ホンダ「フィット e:HEV クロスター カスタム」ホンダ「フィット e:HEV クロスター カスタム」

 両モデルとも量産の予定はないとのことですが、N-VANカスタムでは、「ホンダ特設ウェブサイト内でテーブルの図面を公開しており、ユーザー自身でのカスタムは制作可能です」というホンダ独自の提案を試みました。

 最後に、今後の事業の可能性について聞きました。なかでも気になるのがミニバン向けです。

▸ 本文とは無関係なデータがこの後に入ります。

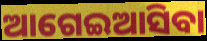
ଆଗେଇଆସିବା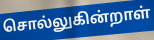
சொல்லுகின்றாள்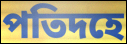
পতিদহে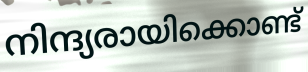
നിന്ദ്യരായിക്കൊണ്ട്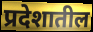
प्रदेशातीलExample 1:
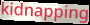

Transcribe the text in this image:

kidnapping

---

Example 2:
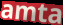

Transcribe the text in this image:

amta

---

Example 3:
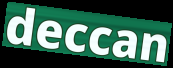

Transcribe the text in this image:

deccan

 これについて「今後の機種で現時点において具体的に言及できるものはありませんが、すでに『フリード+』ではほぼ平らになる荷室部分を使った車中泊の提案はおこなっており、そのフィードバックも参考に、今後の開発過程でこのような用途またはそれに適したシートアレンジ・積載性・給電機能等が考慮される可能性はございます」ということで、ユーザーにとって期待が持てそうです。

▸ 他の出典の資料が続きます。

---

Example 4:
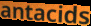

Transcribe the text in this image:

antacids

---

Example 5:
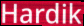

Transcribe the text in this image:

HardikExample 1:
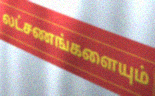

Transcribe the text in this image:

லட்சணங்களையும்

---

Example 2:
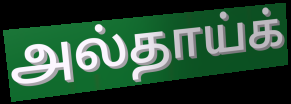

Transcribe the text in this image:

அல்தாய்க்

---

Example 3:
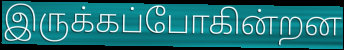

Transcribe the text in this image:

இருக்கப்போகின்றன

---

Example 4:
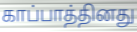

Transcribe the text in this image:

காப்பாத்தினது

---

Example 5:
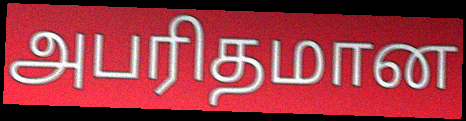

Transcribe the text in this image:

அபரிதமான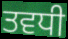
ਤਵਧੀ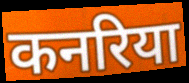
कनरिया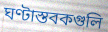
ঘণ্টাস্তবকগুলিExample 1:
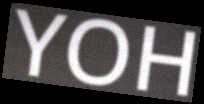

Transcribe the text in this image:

YOH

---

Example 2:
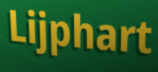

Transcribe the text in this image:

Lijphart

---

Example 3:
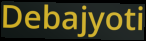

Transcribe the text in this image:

Debajyoti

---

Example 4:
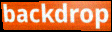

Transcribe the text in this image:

backdrop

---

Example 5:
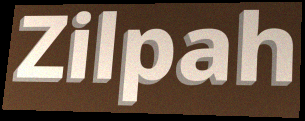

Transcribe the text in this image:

ZilpahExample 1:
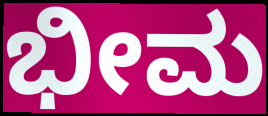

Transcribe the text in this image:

ಭೀಮ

 加えて、トヨタなどで近年始まった、販売店が企画する新車保証の範囲でのコンプリートカー・キャンパーで、ホンダはどうするのかが気になります。

 この点については「ホンダは工場出荷及び納車時点の車両状態をお客さまにとって最良のものとすべく事業に取り組んでおり、お客さまのこまかなニーズに対応すべく、純正アクセサリーを数多く展開しています。

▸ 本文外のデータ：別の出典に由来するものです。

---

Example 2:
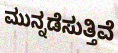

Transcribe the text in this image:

ಮುನ್ನಡೆಸುತ್ತಿವೆ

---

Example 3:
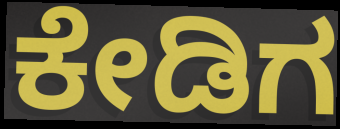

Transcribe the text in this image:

ಕೇಡಿಗ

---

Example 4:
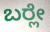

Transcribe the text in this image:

ಬರ್‍ಲೇ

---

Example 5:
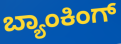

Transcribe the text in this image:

ಬ್ಯಾಂಕಿಂಗ್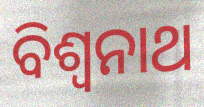
ବିଶ୍ଵନାଥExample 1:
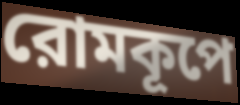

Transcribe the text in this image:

রোমকূপে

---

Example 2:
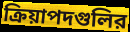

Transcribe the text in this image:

ক্রিয়াপদগুলির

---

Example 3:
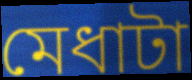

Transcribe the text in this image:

মেধাটা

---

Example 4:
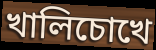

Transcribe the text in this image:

খালিচোখে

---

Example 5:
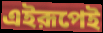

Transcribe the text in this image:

এইরূপেই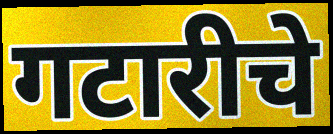
गटारीचे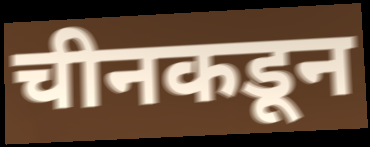
चीनकडून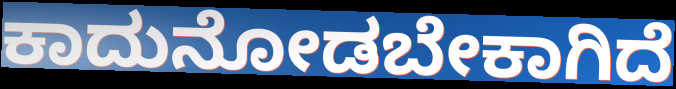
ಕಾದುನೋಡಬೇಕಾಗಿದೆ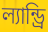
ল্যান্ড্রি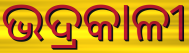
ଭଦ୍ରକାଳୀ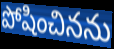
పోషించిననుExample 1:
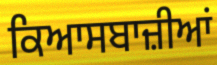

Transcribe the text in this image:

ਕਿਆਸਬਾਜ਼ੀਆਂ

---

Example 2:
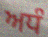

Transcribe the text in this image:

ਅਧੰ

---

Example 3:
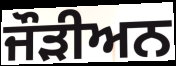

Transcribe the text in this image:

ਜੌੜੀਅਨ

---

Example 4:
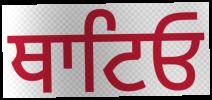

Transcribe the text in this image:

ਥਾਟਿਓ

 新車保証の範囲で考えると、これらの純正アクセサリーでカバーしていくことになります。(多くの社外品は新車保証対象外になるため)販売店でも、アウトドアを訴求ポイントとして使うことは多いですが、キャンパーとしてコンプリートカーという形でおこなっているところは現時点ではないと思います」という回答を得ました。

 ホンダのキャンパー事業、N-VANに加えて今後、ユーザーがあっと驚くようなベース車の登場に期待したいところです。